Sushi restaurant server and new mom Catie Boles has what you might call a full plate. Serving her customers and caring for her 10-month-old baby girl keeps her running — but somehow, Catie manages to make it look easy. At work, she loves more than anything to delight her customers with the delicious food she serves. And as a long-time hospitality worker, her credo is “avoid saying ‘no’ at all costs.” A tall order? Maybe. But it’s Catie’s golden rule for always giving customers the excellent experience she believes they deserve. 

Nicco Annan: Star of the night shift

“When I’m nice to a person, it warms them up.” This is the work philosophy of Nicco Annan, hotel front desk agent and night auditor. Travel can be exhausting, but Nicco’s guests can always depend on him to take care of them when they arrive. From exchanging a guestroom because of undesirable Feng Shui to simply sharing a laugh with a lone business traveler, Nicco reads his guests and adapts his approach to give each person exactly what he or she needs. All with a warm smile, unfailing courtesy … and all in the middle of the night. 

Beth O’Connor: Merry and bright

Brightening the lives of others is a natural for Beth, both at home and on the job. Over her nearly three decades as a union electrician, keeping the power flowing has taken her everywhere from 420 feet underground to 70 feet in the air. A bright point in Beth’s job is working on the team lighting up the Boston Common for the annual holiday tree lighting — and the thrill of seeing them all come on at once. And her next project? Lighting up the lives of her three daughters this holiday season.

Leonel Medina: From new roots to rich harvest

From a small Guatemalan village where he labored in the fields beside his father, Leonel came to America at 17 to help give his parents a better life. After years of hard work, he married and had a family of his own ― and worked even harder to give them the opportunities he’d never had. When Leonel started at Russo’s Market in 1993, he immediately felt at home among the fresh produce and family-business atmosphere. He has thrived there. And his “American Dream”? It came true the day his eldest son went off to college. 

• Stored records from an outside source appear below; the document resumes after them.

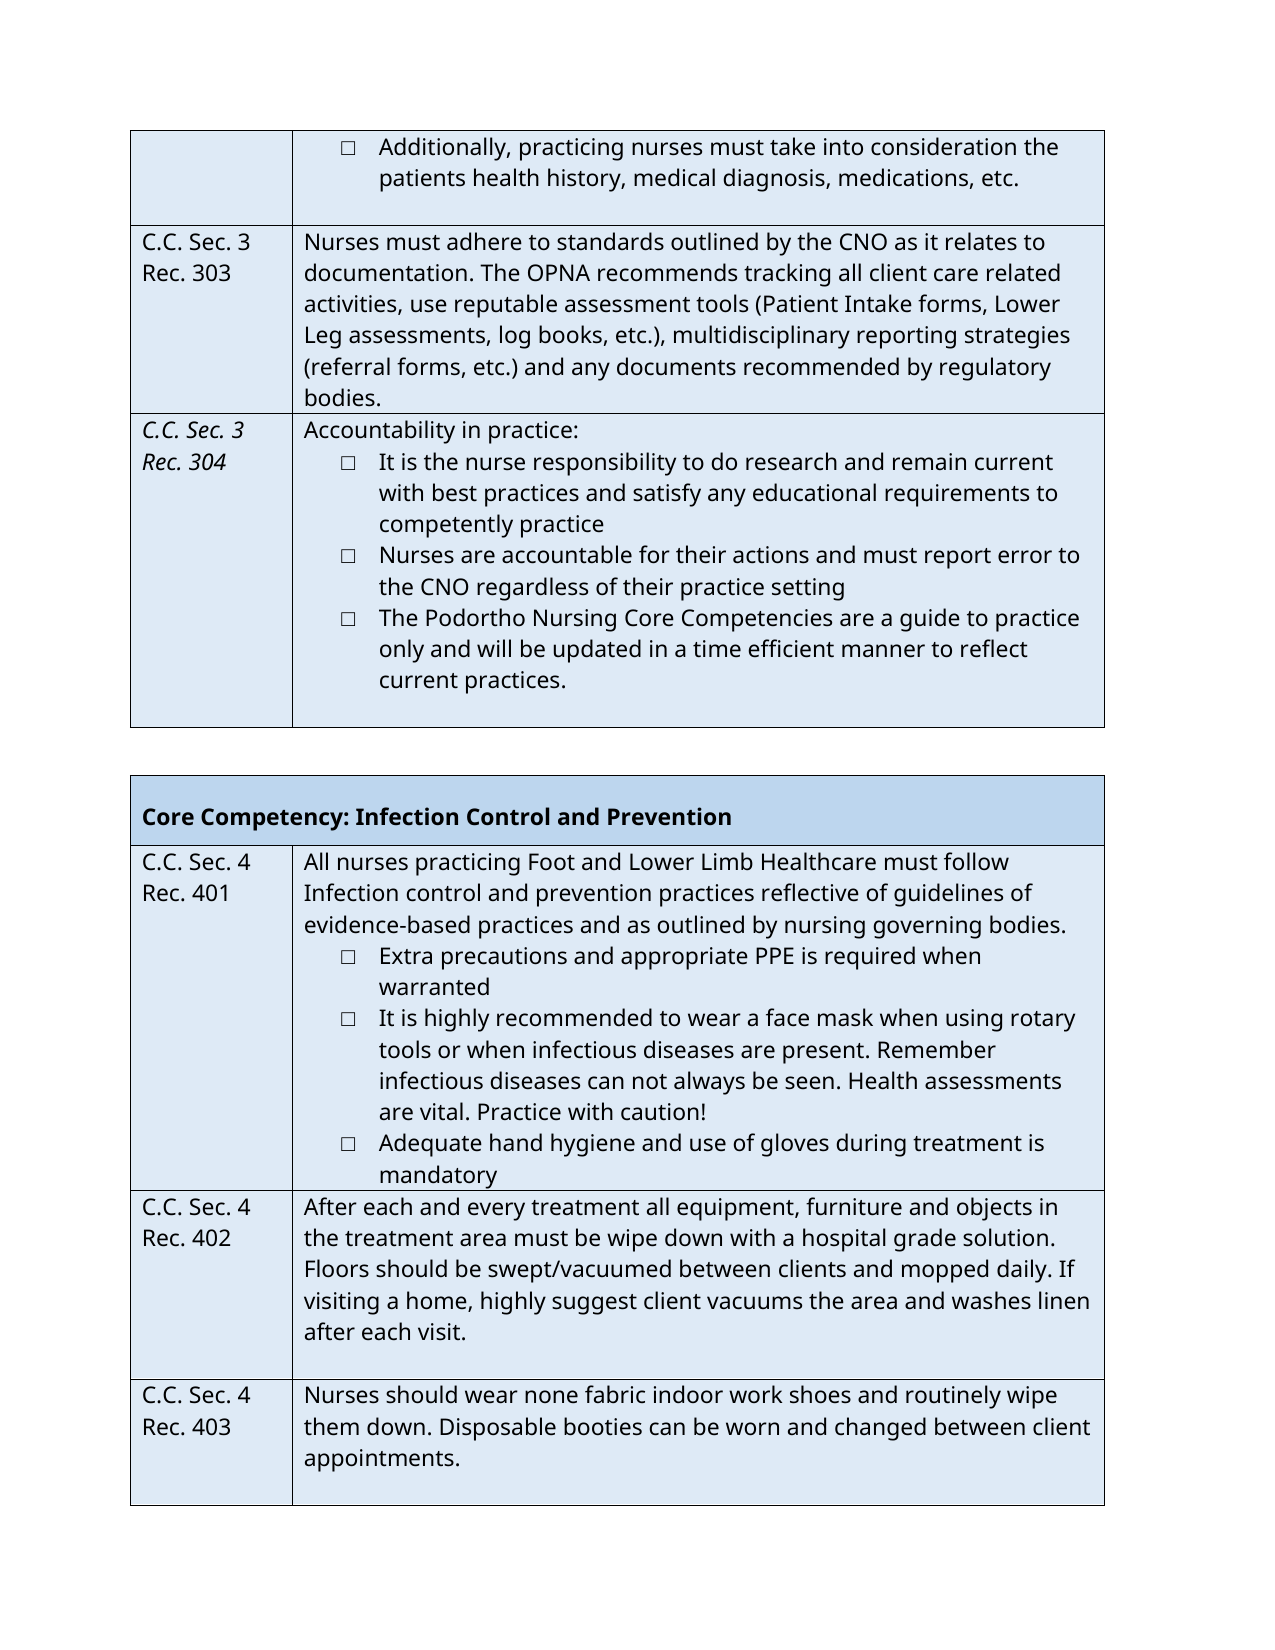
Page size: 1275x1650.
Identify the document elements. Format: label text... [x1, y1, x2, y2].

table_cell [293, 131, 1104, 225]
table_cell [293, 1380, 1104, 1504]
table_cell C.C. Sec. 3 Rec. 304 [131, 414, 292, 727]
table_cell After each and every treatment all equipment, furniture and objects in the treatment area must be wipe down with a hospital grade solution. Floors should be swept/vacuumed between clients and mopped daily. If visiting a home, highly suggest client vacuums the area and washes linen after each visit. [293, 1191, 1104, 1378]
table_cell All nurses practicing Foot and Lower Limb Healthcare must follow Infection control and prevention practices reflective of guidelines of evidence-based practices and as outlined by nursing governing bodies. Extra precautions and appropriate PPE is required when warranted It is highly recommended to wear a face mask when using rotary tools or when infectious diseases are present. Remember infectious diseases can not always be seen. Health assessments are vital. Practice with caution! Adequate hand hygiene and use of gloves during treatment is mandatory [293, 846, 1104, 1190]
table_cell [131, 1380, 292, 1504]
table_cell C.C. Sec. 3 Rec. 303 [131, 226, 292, 413]
table_header Core Competency: Infection Control and Prevention [131, 776, 1104, 845]
table_cell Nurses must adhere to standards outlined by the CNO as it relates to documentation. The OPNA recommends tracking all client care related activities, use reputable assessment tools (Patient Intake forms, Lower Leg assessments, log books, etc.), multidisciplinary reporting strategies (referral forms, etc.) and any documents recommended by regulatory bodies. [293, 226, 1104, 413]
table_cell Accountability in practice: It is the nurse responsibility to do research and remain current with best practices and satisfy any educational requirements to competently practice Nurses are accountable for their actions and must report error to the CNO regardless of their practice setting The Podortho Nursing Core Competencies are a guide to practice only and will be updated in a time efficient manner to reflect current practices. [293, 414, 1104, 727]
table_cell C.C. Sec. 4 Rec. 401 [131, 846, 292, 1190]
table_cell C.C. Sec. 4 Rec. 402 [131, 1191, 292, 1378]
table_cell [131, 131, 292, 225]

For Vanessa Barrett, today is not a drill

As an ER/trauma nurse for a Level III trauma center at a busy city hospital, Vanessa witnesses more human endurance and strength in one day than many of us will in a lifetime. From serious accidents, to massive heart attacks, critical injuries and some remarkable recoveries, what sees Vanessa through every unpredictable shift is her steadfast dedication, years of training, and ability to calmly deal with whatever comes through the doors. “As long as you’re caring for a patient there’s hope,” she says, “and as long as there’s hope, you just keep going.”

Where there's smoke — there's Chris Merrick

Chris has been a firefighter for 34 years. He and his crew share that deep, rare bond that comes from knowing you’ll always have each other’s backs, no matter what. As a fire lieutenant, Chris would tell you it’s his job to make sure his crew gets home to their families at the end of the shift. But for him, it’s also about duty. It’s about serving and having the courage to act in life-threatening situations. And it’s about protecting people ― even if that means just holding somebody’s hand.